Epilogue: History through quilting
In celebration of African Heritage Month, UNB’s Memorial Hall is hosting The Secret Codes exhibition. The display of art is not the usual paint smeared across canvas kind of show, but rather a showboat of colourful hand-woven quilts.
When we think of quilting most of us can picture a grandmother sitting down to a cup of tea, spending the afternoon working on her favourite past-time—the end product resulting in a warm safekeep to lay lazily at the bottom of your bed. The Black Artists Network of Nova Scotia is lifting the quilting stereotype by using the forgotten art form as a vehicle for storytelling and community history.
In 2007, BANNS organized the Vale Quiltmakers Association, based in New Glasgow, N.S. The association aims to promote quiltmaking in Black communities across Nova Scotia. In lieu of this historical month, the quilters have teamed up with artist and curator David Woods, and have stepped outside of their home province as a means to encourage art and culture not only in Fredericton, but nationwide.
This show marks the first time that the textured art experience has toured beyond Nova Scotia.
Quilts slung over a fence or windowsill or pinned on a clothesline passed on colourful encrypted messages to slaves.

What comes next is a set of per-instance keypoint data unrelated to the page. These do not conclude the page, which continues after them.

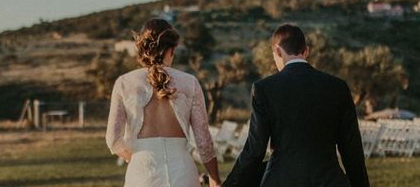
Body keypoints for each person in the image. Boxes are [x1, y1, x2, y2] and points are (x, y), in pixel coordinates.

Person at [224, 24, 370, 187]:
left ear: (278, 51)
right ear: (306, 51)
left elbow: (254, 150)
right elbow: (352, 150)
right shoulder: (338, 87)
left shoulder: (265, 89)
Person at [106, 18, 222, 187]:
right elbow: (204, 142)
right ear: (172, 49)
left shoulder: (124, 83)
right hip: (183, 176)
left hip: (142, 175)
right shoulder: (189, 83)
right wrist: (215, 179)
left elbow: (112, 139)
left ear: (141, 49)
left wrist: (134, 156)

During the time it was illegal to teach slaves how to read and write—making slaves rely on these quilts as symbolic instructions or maps to a safe location. These codes became important to slaves’ existence and their route to freedom, which eventually became known as the Underground Railroad.
The exhibit of 25 quilts by 12 quilters ranges from simple images to complex and diverse patterns. Some of the most common patterns during the underground operation were “monkey wrench” and “wagon wheel.”
There is no written proof the codes in the quilt patterns actually existed. What remains are the stories passed down through generations—much like the tradition of quilting.
The Secret Codes exhibition will be on display at Memorial Hall until the end of the month.